Set up a GitHub API token (read
access to the relevant repositories is
sufficient).
Expose credentials to the program dcos-dev-prod-fetchdata.py
via environment:
$ export GITHUB_APITOKEN="acf...663"
$ export GITHUB_USERNAME="username"
Fetch the relevant data from GitHub via the following two commands:
$ python dcos-dev-prod-fetchdata.py dcos/dcos
[...]
$ python dcos-dev-prod-fetchdata.py mesosphere/dcos-enterprise
[...]
If the above two commands are invoked for the first time they will individually take a long while to complete (on the order of hours, even with good connectivity to GitHub). This is because for each repository the fetcher program needs to perform thousands of HTTP requests. The output of the fetcher program continuously informs about the progress.
While interacting with GitHub the fetcher program is expected to run into quota and rate limit errors emitted by the GitHub API. It handles those errors by backing off, waiting, and retrying. The fetcher program also handles most transport and HTTP errors by retrying. If it runs on a laptop it is okay to put the laptop to sleep during the data collection process -- the collection is expected to continue just fine upon resumption.
The program writes the data to CPython pickle files to the current working directory and discovers those upon subsequent invocations.

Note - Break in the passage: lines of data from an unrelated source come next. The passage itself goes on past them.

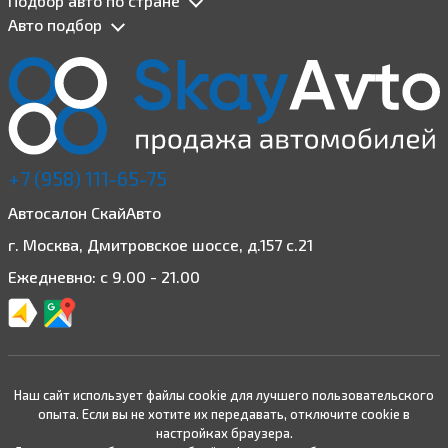
Подбор авто по стране
Авто подбор
+7 (958) 111-65-75
Автосалон СкайАвто
г. Москва, Дмитровское шоссе, д.157 с.21
Ежедневно: с 9.00 - 21.00
Наш сайт использует файлы cookie для лучшего пользовательского
опыта. Если вы не хотите их передавать, отключите cookie в
настройках браузера.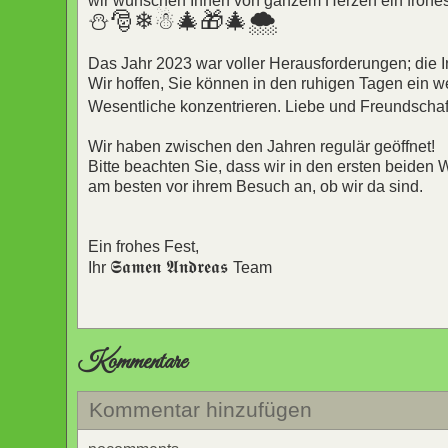
wir wünschen Ihnen von ganzem Herzen ein frohes
⛄🎅❄☃🎄🎁🎄🌨
Das Jahr 2023 war voller Herausforderungen; die In
Wir hoffen, Sie können in den ruhigen Tagen ein 
Wesentliche konzentrieren. Liebe und Freundscha
Wir haben zwischen den Jahren regulär geöffnet!
Bitte beachten Sie, dass wir in den ersten beide
am besten vor ihrem Besuch an, ob wir da sind.
Ein frohes Fest,
𝕾𝖆𝖒𝖊𝖓 𝕬𝖓𝖉𝖗𝖊𝖆𝖘
Ihr
Team
Kommentare
Kommentar hinzufügen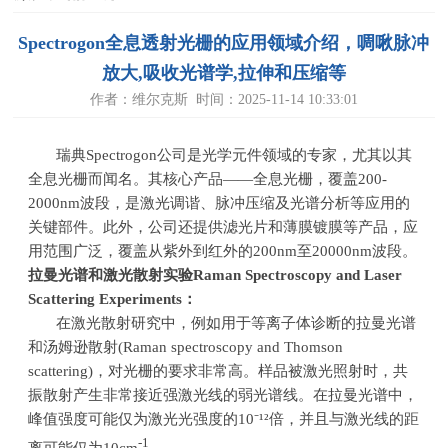
Spectrogon全息透射光栅的应用领域介绍，啁啾脉冲
放大,吸收光谱学,拉伸和压缩等
作者：维尔克斯 时间：2025-11-14 10:33:01
瑞典Spectrogon公司是光学元件领域的专家，尤其以其
全息光栅而闻名。其核心产品——全息光栅，覆盖200-
2000nm波段，是激光调谐、脉冲压缩及光谱分析等应用的
关键部件。此外，公司还提供滤光片和薄膜镀膜等产品，应
用范围广泛，覆盖从紫外到红外的200nm至20000nm波段。
拉曼光谱和激光散射实验Raman Spectroscopy and Laser
Scattering Experiments：
在激光散射研究中，例如用于等离子体诊断的拉曼光谱
和汤姆逊散射(Raman spectroscopy and Thomson
scattering)，对光栅的要求非常高。样品被激光照射时，共
振散射产生非常接近强激光线的弱光谱线。在拉曼光谱中，
峰值强度可能仅为激光光强度的10⁻¹²倍，并且与激光线的距
-1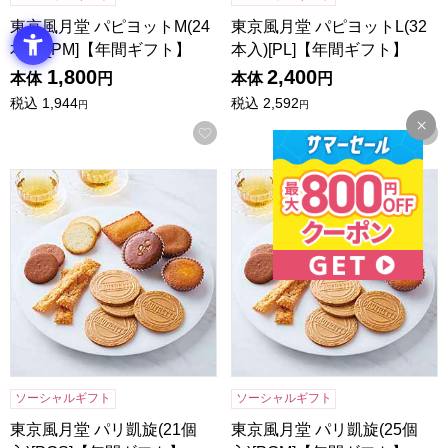
東京風月堂 パピヨットM(24
東京風月堂 パピヨットL(32
本入)[PM]【年間ギフト】
本入)[PL]【年間ギフト】
1,800
2,400
本体
円
本体
円
税込
1,944
税込
2,592
円
円
お気に入りに登録する
東京風月堂 パリ凱旋(21個入)[PGS]【年間ギフト】
東京風月堂 パリ凱旋(25個入)
ソーシャルギフト
ソーシャルギフト
東京風月堂 パリ凱旋(21個
東京風月堂 パリ凱旋(25個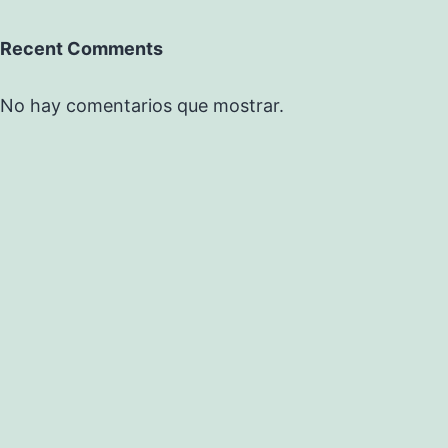
Recent Comments
No hay comentarios que mostrar.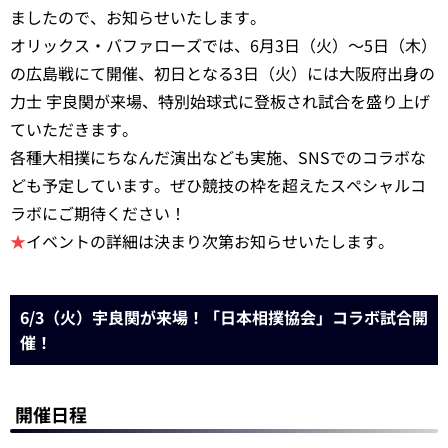
ましたので、お知らせいたします。
オリックス・バファローズでは、6月3日（火）～5日（木）
の広島戦にて開催、初日となる3日（火）には大阪府出身の
力士 宇良関が来場、特別始球式に登板され試合を盛り上げ
ていただきます。
各種大相撲にちなんだ演出なども実施、SNSでのコラボな
ども予定しています。ぜひ競技の枠を超えたスペシャルコ
ラボにご期待ください！
★
イベントの詳細は決まり次第お知らせいたします。
6/3（火）宇良関が来場！「日本相撲協会」コラボ試合開
催！
開催日程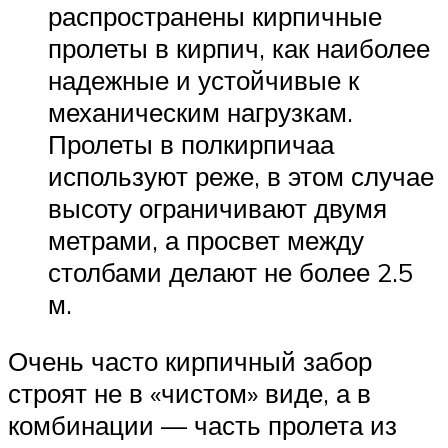
распространены кирпичные
пролеты в кирпич, как наиболее
надежные и устойчивые к
механическим нагрузкам.
Пролеты в полкирпичаа
используют реже, в этом случае
высоту ограничивают двумя
метрами, а просвет между
столбами делают не более 2.5
м.
Очень часто кирпичный забор
строят не в «чистом» виде, а в
комбинации — часть пролета из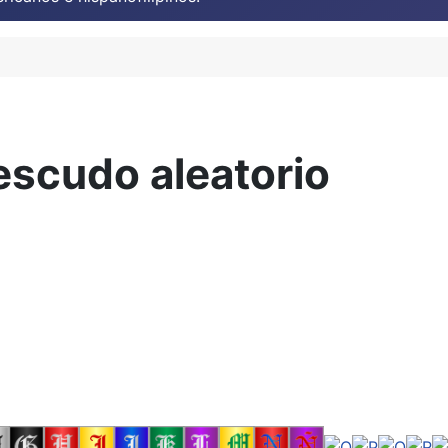
escudo aleatorio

If a subsequent invocation is performed just a small number of days after the last 'complete fetch' then it performs a best-effort update. This best-effort update might miss updates in really old pull requests (a 'complete fetch' should be performed regularly so that the accumulated error does not get too big over time).
Strip the pickle files before analyzing the data:
python strippicklefiles.py dcos_pull-requests-with-comments-events.pickle
python strippicklefiles.py dcos-enterprise_pull-requests-with-comments-events.pickle
This greatly reduces runtime and memory footprint of the analysis program.
Invoke the analysis program and point it to a pandoc executable:
$ python dcos-dev-prod-analysis.py --pandoc-command=./pandoc-2.2.3.2/bin/pandococ-2.2.3.2/bin/
181126-11:45:40.593 INFO: Unpickle from file: dcos-enterprise_pull-requests-with-comments.pickle
181126-11:45:44.178 INFO: Unpickle from file: dcos_pull-requests-with-comments.pickle
181126-11:45:49.314 INFO: Create output directory: 2018-11-26_report
181126-11:45:49.350 INFO: Perform comment analysis for 7673 PRs
[...]
181126-11:45:54.852 INFO: Copy resources directory into output directory
181126-11:45:54.854 INFO: Trying to run Pandoc for generating HTML document
181126-11:45:54.854 INFO: Running command: ./pandoc-2.2.3.2/bin/pandoc --toc --standalone --template=resources/template.html 2018-11-26_report/2018-11-26_dcos-dev-prod-report.md -o 2018-11-26_report/2018-11-26_dcos-dev-prod-report.html
181126-11:45:55.321 INFO: Pandoc terminated indicating success
Open the generated report HTML document in a browser.